◆ TASK DESCRIPTION ◆
Answer these from the passage about India's weavers below:
(a) What cheaper fabric must the weavers compete with?
(b) In which village of Ladakh does the elderly weaver with a portable loom work?
(c) In which district of Bihar are the makers of exquisite tussar found?

◆ TEXT PROVIDED ◆
•••
India's weaving traditions and styles are rich and diverse, but in many parts of the country this extraordinary craft is in decline and weavers are struggling to continue working at their looms. Their incomes are falling, they have to compete with cheaper powerloom-made fabric, and they get little state support.

At PARI we are documenting weavers and their work not only because of the unparalleled quality of their craft and their painstaking labour, but also because they could be the last practitioners of centuries-old skills.

Our stories are many – about an elderly weaver with a portable loom in Sneymo village of Ladakh, the makers of exquisite tussar in Bihar’s Banka district, the suicide of a weaver in Dharmavaram in Andhra Pradesh, why the skilled weavers of Arani in Tamil Nadu work as helpers in canteens and on buses.
•••
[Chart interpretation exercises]
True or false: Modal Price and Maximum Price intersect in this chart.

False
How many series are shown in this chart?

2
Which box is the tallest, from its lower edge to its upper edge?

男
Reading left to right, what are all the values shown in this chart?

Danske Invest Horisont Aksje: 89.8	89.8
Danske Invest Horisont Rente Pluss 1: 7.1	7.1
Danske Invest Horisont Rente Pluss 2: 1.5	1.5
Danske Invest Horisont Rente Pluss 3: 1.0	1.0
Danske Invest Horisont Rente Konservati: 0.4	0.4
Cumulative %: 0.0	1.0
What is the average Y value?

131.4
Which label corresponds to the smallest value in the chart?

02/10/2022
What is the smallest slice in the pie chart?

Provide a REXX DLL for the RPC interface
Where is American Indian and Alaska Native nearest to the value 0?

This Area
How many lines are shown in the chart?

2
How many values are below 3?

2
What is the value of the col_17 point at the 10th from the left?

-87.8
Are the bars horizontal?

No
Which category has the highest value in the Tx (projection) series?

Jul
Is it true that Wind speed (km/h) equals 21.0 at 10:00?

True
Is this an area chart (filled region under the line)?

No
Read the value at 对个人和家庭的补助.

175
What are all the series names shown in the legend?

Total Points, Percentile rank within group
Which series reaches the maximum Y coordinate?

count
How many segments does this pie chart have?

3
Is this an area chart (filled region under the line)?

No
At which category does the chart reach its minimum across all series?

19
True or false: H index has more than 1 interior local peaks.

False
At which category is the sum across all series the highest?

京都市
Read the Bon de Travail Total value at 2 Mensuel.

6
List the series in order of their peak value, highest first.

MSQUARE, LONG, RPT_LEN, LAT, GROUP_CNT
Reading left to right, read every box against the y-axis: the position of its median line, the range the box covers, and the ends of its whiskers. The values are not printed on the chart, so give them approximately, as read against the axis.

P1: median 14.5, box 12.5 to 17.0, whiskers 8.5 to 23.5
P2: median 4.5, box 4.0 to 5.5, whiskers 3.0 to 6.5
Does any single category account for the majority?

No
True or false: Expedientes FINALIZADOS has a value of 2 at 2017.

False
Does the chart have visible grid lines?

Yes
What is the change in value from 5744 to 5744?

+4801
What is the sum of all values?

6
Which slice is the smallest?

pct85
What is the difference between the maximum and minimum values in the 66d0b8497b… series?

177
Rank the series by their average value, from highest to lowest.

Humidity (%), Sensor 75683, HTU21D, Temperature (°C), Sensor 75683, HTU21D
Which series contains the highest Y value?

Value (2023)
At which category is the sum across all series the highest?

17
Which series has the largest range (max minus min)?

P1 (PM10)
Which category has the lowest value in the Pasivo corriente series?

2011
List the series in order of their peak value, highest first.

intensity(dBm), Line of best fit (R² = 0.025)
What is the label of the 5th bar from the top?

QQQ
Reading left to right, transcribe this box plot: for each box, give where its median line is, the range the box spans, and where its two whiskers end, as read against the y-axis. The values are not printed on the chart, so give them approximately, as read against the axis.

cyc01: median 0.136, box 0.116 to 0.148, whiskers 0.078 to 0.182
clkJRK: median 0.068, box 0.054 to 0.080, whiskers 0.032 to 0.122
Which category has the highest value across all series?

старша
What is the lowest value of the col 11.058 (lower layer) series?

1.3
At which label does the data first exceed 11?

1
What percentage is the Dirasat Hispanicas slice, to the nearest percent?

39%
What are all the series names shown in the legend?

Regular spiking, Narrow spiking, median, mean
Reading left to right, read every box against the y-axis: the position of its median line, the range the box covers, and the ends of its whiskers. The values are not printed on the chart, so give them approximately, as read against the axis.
•••
◆ SOLUTION TO THE PROBLEM ◆
(a) Powerloom-made fabric
(b) Sneymo
(c) Banka